Poll: Voters Want Policy that Limits Non-Medical Switching
September 25, 2018
Voters want limits on non-medical switching – and they’re looking to legislators for policy solutions. A recent poll of 500 likely Texas voters revealed that people want consistent health plan coverage for their prescription medications and are more likely to support legislators who will protect that coverage.
Non-medical switching occurs when health plans drive patients to change their medication by increasing out-of-pocket costs or eliminating coverage for the medication entirely. It can have serious health consequences, especially for people who depend upon medication to treat a chronic condition.
Texans recognize that fact. According to poll results:
- 88% agree that patients should have consistent coverage of their medications
- 85% support legislation that ensures continuity of care, with 67% supporting it “strongly”
- 36% have directly, or through a personal relationship, experienced non-medical switching
- Nearly 7 out of 10 are more likely to support a candidate for the state legislature who backs legislation restricting non-medical switching.
Notably, concerns about non-medical switching transcended party lines:
- 82% of Republicans,
- 92% of Democrats, and
- 91% of independents support legislation to limit non-medical switching.
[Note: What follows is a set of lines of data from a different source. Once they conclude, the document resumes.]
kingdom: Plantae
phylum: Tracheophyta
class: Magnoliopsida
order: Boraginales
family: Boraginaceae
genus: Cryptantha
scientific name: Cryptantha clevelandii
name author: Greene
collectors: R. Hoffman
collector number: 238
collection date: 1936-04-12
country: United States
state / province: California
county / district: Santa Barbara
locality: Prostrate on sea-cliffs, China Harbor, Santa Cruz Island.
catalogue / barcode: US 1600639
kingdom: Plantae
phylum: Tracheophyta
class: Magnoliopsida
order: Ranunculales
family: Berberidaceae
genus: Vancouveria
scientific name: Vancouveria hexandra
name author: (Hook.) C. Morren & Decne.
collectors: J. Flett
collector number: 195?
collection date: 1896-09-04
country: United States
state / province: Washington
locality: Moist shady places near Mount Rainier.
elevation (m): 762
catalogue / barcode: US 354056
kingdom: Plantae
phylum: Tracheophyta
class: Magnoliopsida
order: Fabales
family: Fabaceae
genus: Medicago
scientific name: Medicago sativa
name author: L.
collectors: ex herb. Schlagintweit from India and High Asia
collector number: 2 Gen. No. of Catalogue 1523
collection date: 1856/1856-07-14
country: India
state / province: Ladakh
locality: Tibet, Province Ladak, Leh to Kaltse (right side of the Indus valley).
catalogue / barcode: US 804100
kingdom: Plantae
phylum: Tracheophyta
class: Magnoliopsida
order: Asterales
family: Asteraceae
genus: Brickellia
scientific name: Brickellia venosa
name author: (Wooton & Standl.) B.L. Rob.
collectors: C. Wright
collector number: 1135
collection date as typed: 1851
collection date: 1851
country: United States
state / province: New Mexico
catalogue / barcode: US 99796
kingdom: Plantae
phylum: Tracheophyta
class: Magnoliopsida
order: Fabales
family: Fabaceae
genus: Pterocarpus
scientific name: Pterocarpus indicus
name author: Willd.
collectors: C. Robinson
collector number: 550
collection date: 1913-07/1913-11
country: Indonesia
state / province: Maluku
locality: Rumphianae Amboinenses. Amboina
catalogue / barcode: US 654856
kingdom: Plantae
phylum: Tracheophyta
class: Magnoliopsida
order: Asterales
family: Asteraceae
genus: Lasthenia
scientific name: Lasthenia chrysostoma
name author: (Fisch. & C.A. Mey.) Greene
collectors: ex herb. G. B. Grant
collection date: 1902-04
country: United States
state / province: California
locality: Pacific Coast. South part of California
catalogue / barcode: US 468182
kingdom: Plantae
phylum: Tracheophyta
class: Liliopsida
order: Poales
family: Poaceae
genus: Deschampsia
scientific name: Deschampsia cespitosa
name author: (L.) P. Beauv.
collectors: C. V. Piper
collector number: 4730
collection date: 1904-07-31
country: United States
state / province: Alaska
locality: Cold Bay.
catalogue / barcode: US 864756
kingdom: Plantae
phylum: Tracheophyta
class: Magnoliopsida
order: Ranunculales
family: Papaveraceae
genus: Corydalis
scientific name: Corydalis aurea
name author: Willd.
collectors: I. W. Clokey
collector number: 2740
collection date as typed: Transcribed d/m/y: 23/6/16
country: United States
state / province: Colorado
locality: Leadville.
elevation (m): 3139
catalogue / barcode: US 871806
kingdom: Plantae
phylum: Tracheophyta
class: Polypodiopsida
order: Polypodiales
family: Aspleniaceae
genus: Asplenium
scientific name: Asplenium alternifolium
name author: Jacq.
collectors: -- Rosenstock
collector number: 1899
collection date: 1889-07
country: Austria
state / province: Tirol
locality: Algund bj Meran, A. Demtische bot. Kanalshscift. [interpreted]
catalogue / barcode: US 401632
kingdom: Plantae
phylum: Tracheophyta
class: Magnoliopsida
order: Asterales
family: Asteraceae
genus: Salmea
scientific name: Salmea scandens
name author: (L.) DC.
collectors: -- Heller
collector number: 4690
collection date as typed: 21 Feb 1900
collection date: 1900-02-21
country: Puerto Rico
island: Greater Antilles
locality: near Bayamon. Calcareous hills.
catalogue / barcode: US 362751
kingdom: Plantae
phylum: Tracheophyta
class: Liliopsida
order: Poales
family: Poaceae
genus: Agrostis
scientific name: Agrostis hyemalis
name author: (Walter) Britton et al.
The poll was conducted by WPAi, a national polling organization, which held telephone interviews with 500 Texans from August 27 to August 29, 2018.
Concerns about non-medical switching aren’t limited to Texas. Several states have already taken steps toward addressing the practice. In July, Maine enacted a law that requires insurers to give 60 days’ notice to affected patients before changing the formulary of covered drugs. Insurers must also notify patients of their right to request an exemption.
Illinois followed suit in September. The state’s law similarly requires that insurers notify patients and provide details about the exemption process. It also allows for physicians to declare a prescription “medically necessary” for a given patient. Insurers must then continue their coverage of that medication, with no cost change to the patient through the end of the year.